Relief with a hole, a hole caused by looters and collectors |
A relief in a cave used for Mithraic worship at Tor Cervara in Rome was broken into pieces and the fragments were stolen and scattered on the art market. In the mid 1960s the fragments remaining in the cave were pieced together making up part of the tauromachia, bullfight scene in the Museo delle Terme in Rome. The bull's head and the a part of the upper body and head of the god Mithras were missing. Because the relief remained incomplete, it was moved to the stores.
In 1976 an art dealer in Bern offered the Badische Landesmuseum the head of a Mithraic relief. The museum conducted a search to determine whether such an item had been reported stolen, when finding no trace of such a report, they bought the head for 60,000 D- Mark even though there was no record of where it had come from.
The Karlsruhe Mithras head was identified as the missing part of the relief in Rome in 1987 by the Swiss archaeologist Rolf Stucky.

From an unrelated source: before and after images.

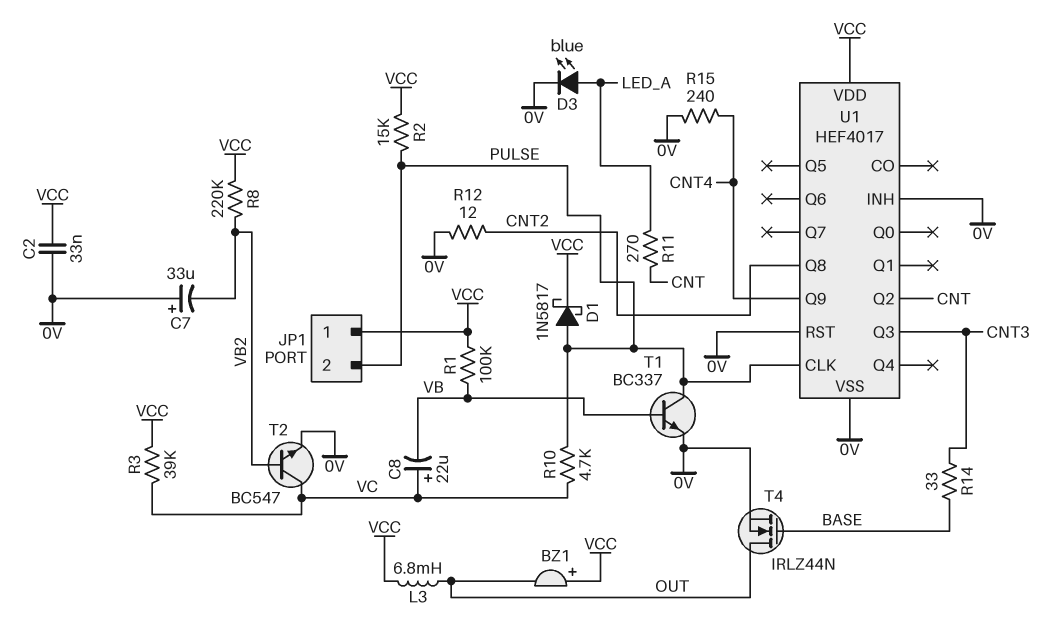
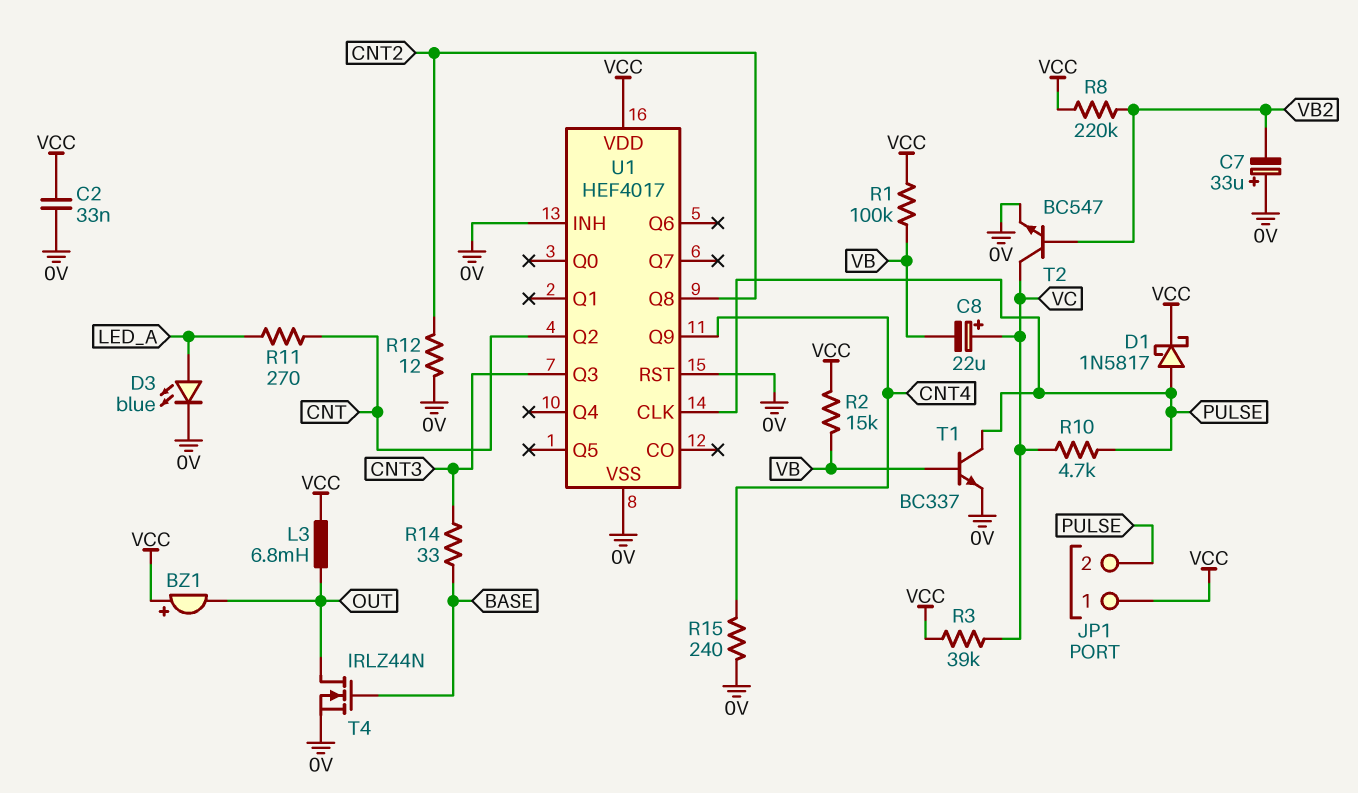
R2: 15k (PULSE, VCC) -> 15k (VB, VCC)

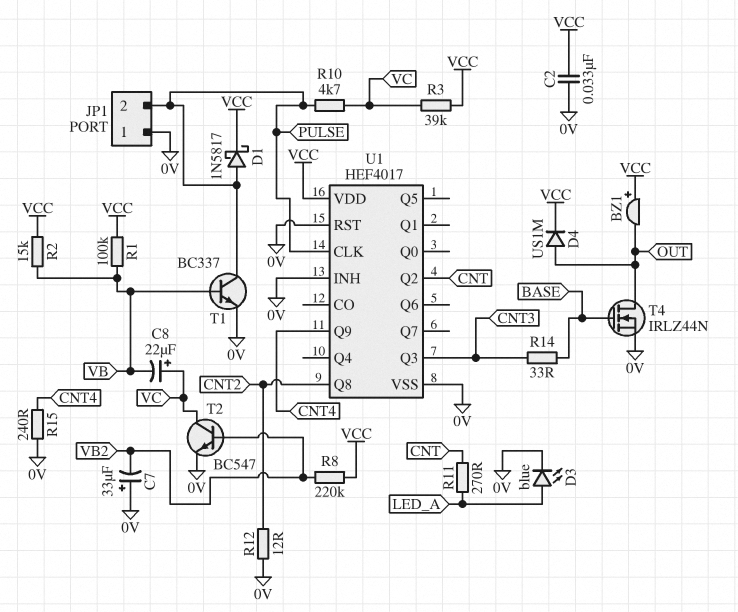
D4: none -> diode US1M (A OUT, K VCC)
JP1 pin 1: VCC -> 0V
L3: 6.8mH (OUT, VCC) -> none

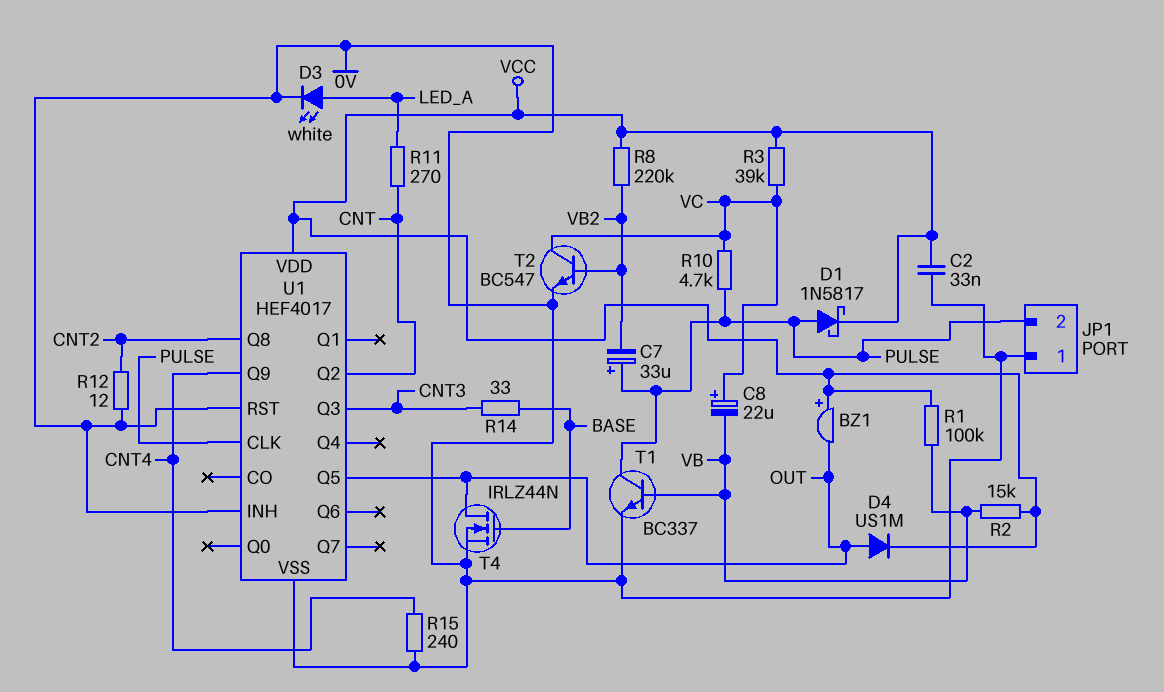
C7: 33uF (plus 0V, minus VB2) -> 33uF (plus PULSE, minus VB2)
D3: LED blue (A LED_A, K 0V) -> LED white (A LED_A, K 0V)
U1 pin Q5: none -> OUT

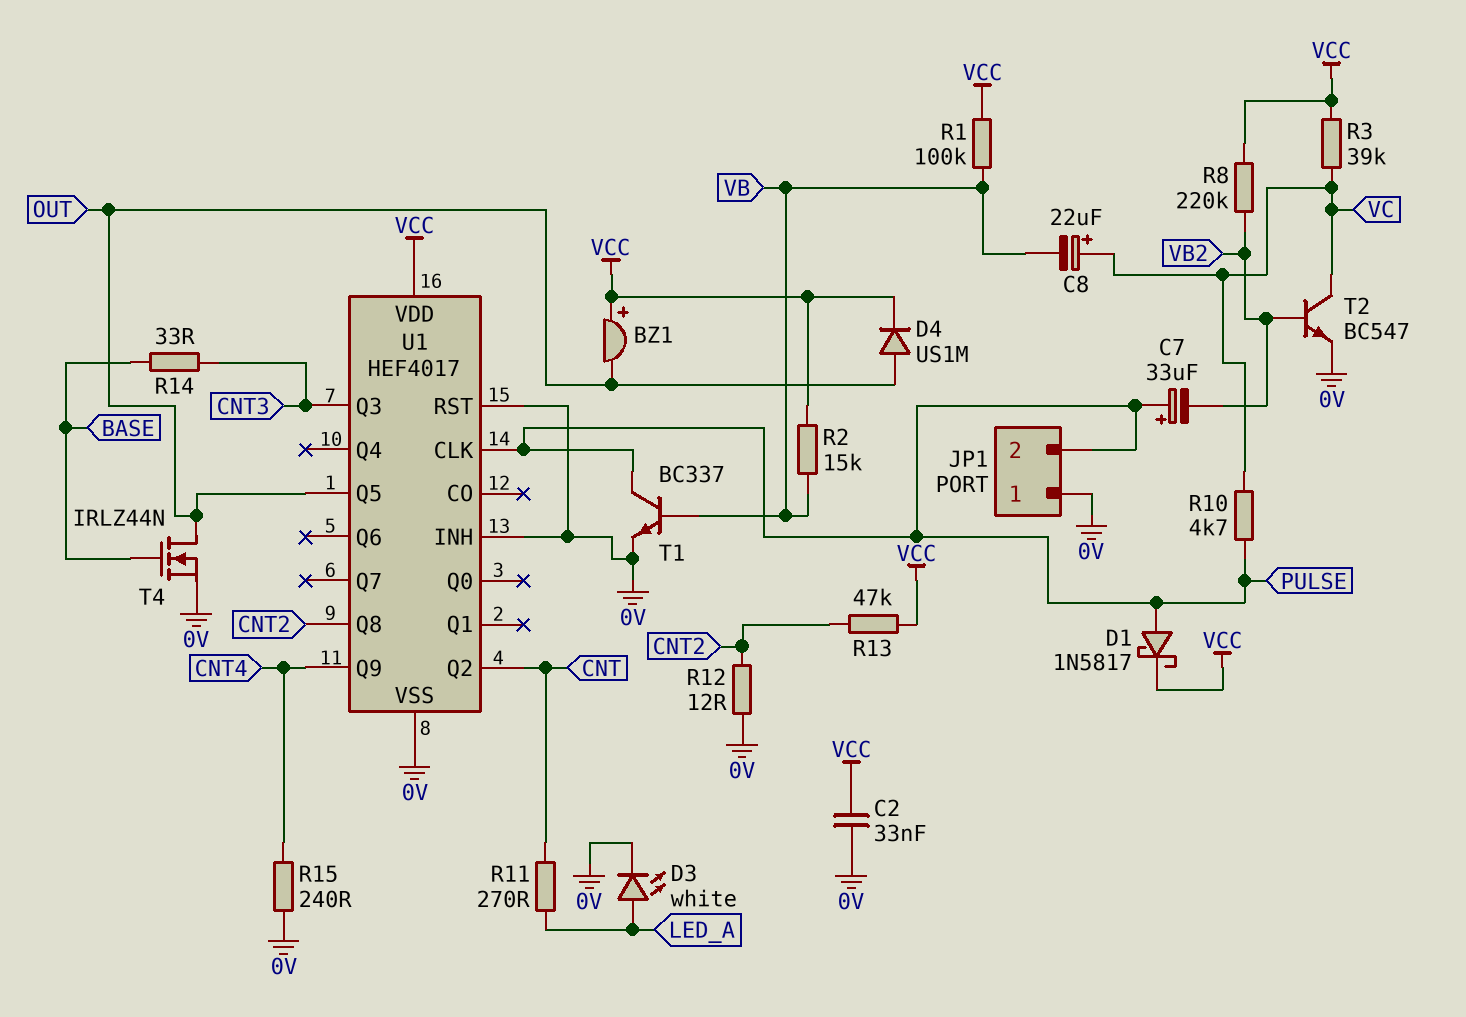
R13: none -> 47k (CNT2, VCC)

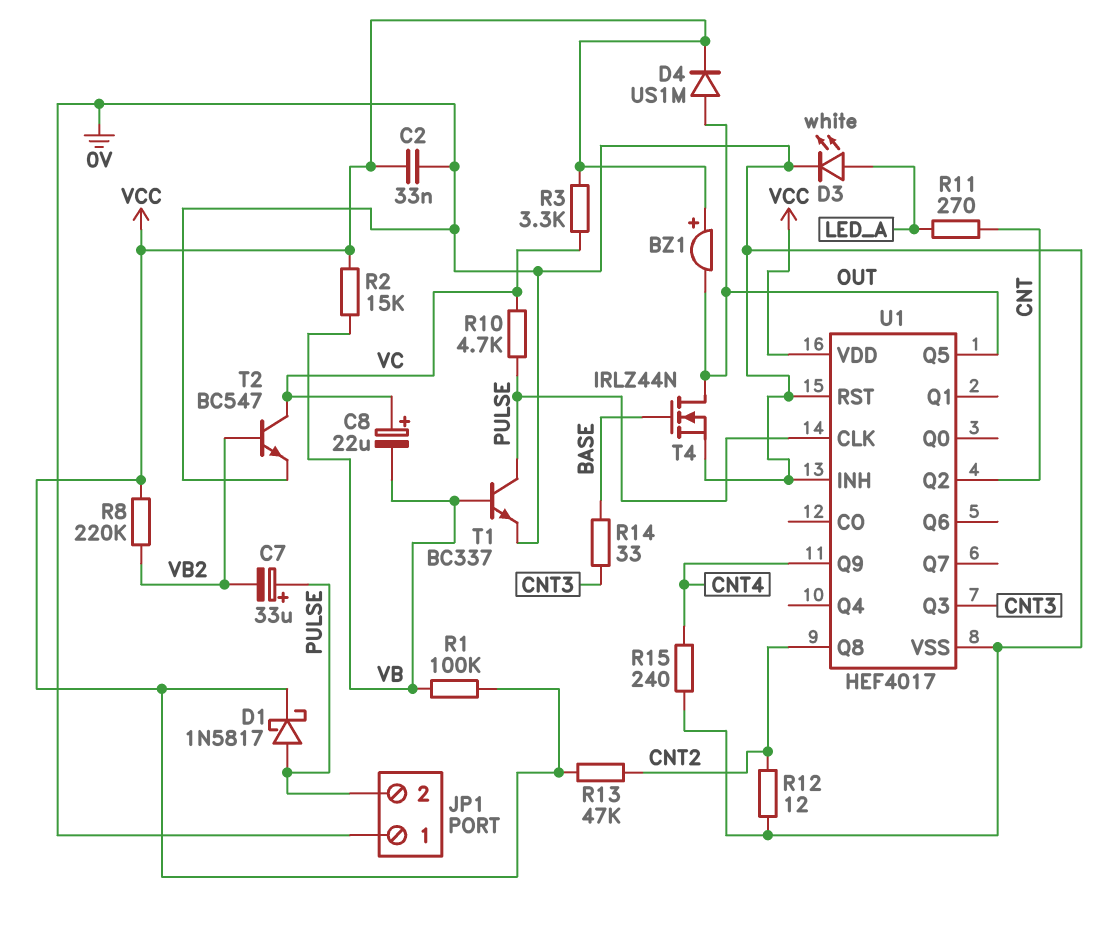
R3: 39k (VC, VCC) -> 3.3k (VC, VCC)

The Karlsruhe Mithras was acquired before germany became party to the 1970 UNESCO Convention - so the Italians cannot claim it back. Instead at the end of last year, the Museo delle Terme sent the relief to Karlsruhe, where it was joined to the head. The completed Mithras Relief - only the head of the bull is still missing - appeared in the Karlsruhe exhibition "Empire of the Gods". After completion of the exhibition in May, the completed relief will be shown in Italy for ten years. In return, Karlsruhe then gets a loan from Rome.
'Der fehlende Kopf kam aus der Schweiz' Tages Anzeiger 30.01.2014
Karlruhe's loose 60000 DM head-on-a-stick, as "art", no sense at all without the rest, and without knowing where it came from:
So which selfish collector of "ancient art" has the ever-so artistic "snout on a stick" hidden away?